Considered one of the top painters of his day, Bouguereau attracted thousands of aspiring artists, who joined his seminars and workshops at the Académie Julian and the Ecole des Beaux-Arts in Paris. Those students fervently sought instruction and criticism from the master, and in the last quarter of the 19th century, he offered training and advice to some 200 American student artists. The Frick exhibition combines 80 paintings, drawings and prints by Bouguereau as well as artworks by some of his more promising American students like Robert Henri, Elizabeth Gardner, Minerva Chapman, Cecilia Beaux, Eanger Irving Couse, Arthur Wesley Dow, Henri Tanner, and Lawton Parker.
Interestingly enough, while the American painter Robert Henri (pronounced ‘hen rye’) was one of Bouguereau’s star pupils at the Académie Julian, he would come to entirely repudiate academic painting and embrace Impressionism, only to reject it later on as a “new academicism.” Henri became one of the founders of the Ashcan School, the early 20th century movement of American realist painters whose works focused on the social realities of big city life. Ironically, Henri represented the modernist trend Bouguereau hoped to thwart, and essential lessons learned from the academic master were used by Henri as a springboard for the Ashcan revolution in art.

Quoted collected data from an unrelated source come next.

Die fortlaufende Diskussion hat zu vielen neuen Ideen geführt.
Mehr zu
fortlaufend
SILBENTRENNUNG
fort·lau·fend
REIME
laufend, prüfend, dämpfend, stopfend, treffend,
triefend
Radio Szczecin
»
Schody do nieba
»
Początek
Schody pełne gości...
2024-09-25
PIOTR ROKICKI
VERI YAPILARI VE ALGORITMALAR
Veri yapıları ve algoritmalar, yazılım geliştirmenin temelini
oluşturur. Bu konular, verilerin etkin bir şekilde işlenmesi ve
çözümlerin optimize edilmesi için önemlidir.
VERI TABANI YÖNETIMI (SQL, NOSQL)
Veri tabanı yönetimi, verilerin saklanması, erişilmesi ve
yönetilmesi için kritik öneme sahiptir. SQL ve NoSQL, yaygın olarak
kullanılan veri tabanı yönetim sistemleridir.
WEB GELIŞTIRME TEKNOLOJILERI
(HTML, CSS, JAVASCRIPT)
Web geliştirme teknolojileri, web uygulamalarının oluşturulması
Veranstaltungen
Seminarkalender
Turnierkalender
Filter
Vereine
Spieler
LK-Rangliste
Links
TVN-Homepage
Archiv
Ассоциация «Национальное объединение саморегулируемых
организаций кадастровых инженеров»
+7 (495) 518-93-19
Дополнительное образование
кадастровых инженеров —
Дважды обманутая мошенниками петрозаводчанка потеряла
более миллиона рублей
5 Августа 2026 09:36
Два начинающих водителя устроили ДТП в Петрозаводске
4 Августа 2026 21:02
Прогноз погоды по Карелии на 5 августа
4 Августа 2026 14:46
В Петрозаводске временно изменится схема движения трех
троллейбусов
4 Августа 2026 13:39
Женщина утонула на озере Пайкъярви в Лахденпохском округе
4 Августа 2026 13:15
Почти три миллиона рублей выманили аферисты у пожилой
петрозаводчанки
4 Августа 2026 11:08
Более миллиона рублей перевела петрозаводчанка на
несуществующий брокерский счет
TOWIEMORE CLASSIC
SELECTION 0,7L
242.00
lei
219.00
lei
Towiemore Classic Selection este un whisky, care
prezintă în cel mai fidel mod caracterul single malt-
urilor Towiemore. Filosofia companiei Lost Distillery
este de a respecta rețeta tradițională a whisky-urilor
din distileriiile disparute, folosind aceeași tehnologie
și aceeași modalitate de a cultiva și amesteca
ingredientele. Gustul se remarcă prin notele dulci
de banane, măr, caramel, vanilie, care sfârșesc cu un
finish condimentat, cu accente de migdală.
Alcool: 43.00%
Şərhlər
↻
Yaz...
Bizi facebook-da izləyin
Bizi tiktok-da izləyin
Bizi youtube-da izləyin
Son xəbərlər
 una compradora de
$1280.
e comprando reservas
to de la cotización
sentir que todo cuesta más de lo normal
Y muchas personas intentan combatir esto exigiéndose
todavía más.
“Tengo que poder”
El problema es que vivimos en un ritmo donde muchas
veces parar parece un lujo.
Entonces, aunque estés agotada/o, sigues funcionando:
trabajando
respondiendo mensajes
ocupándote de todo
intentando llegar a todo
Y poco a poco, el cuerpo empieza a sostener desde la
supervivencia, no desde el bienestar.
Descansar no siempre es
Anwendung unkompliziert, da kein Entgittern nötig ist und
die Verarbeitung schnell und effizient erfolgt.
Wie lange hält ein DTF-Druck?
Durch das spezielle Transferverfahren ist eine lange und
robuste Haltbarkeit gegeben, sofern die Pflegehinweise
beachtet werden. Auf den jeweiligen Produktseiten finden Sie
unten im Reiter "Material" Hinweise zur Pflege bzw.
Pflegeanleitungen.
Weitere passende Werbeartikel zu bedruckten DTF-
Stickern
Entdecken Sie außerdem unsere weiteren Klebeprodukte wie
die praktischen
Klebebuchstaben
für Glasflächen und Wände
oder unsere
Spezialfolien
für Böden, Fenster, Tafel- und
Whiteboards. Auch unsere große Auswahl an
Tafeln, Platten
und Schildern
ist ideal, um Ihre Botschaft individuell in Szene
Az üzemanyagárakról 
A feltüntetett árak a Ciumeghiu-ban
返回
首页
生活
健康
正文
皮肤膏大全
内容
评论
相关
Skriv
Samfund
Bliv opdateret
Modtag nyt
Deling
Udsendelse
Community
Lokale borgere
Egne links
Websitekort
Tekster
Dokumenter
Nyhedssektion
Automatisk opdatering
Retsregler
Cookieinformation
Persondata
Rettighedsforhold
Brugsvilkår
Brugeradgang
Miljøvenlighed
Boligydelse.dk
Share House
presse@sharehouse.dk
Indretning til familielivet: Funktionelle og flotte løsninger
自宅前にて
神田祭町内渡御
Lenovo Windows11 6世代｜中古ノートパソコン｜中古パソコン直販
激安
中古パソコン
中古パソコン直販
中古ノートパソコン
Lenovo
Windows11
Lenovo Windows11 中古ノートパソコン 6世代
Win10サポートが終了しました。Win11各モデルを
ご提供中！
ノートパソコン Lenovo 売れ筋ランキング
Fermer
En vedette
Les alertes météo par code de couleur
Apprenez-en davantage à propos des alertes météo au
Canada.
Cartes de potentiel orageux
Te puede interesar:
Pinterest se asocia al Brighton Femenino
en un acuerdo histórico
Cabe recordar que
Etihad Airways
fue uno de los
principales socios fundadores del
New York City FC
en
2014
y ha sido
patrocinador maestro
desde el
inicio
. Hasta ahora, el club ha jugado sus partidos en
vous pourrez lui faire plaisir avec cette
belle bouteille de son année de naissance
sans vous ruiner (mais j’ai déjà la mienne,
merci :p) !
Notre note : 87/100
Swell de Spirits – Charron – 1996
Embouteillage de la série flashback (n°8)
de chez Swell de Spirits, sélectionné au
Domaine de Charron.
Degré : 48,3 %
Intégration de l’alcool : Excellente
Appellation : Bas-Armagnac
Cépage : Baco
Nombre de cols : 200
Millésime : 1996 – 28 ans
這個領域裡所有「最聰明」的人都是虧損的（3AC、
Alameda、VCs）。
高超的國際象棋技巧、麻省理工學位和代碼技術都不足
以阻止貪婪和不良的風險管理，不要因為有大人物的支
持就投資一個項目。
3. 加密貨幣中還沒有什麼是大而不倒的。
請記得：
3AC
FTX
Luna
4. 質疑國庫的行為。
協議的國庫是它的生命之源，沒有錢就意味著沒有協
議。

As an academic painter, Bouguereau’s hand provided endless melodramatic oil paintings dealing with Greek myths, Christian religious stories and genre scenes. That Bouguereau produced dazzling realist canvases demonstrating clear mastery over technique should be apparent, that these were saccharine works pleasing to the elites of his day and supportive of the status quo, should also go without saying. But I have a twofold question for contemporary artists that rises out of a study of Bouguereau and all that swirled around him, a query that accordingly makes a reconsideration of Bouguereau vital; do you have mastery over your chosen discipline, and if so, are you using it simply to please and support today’s equivalent of the academy?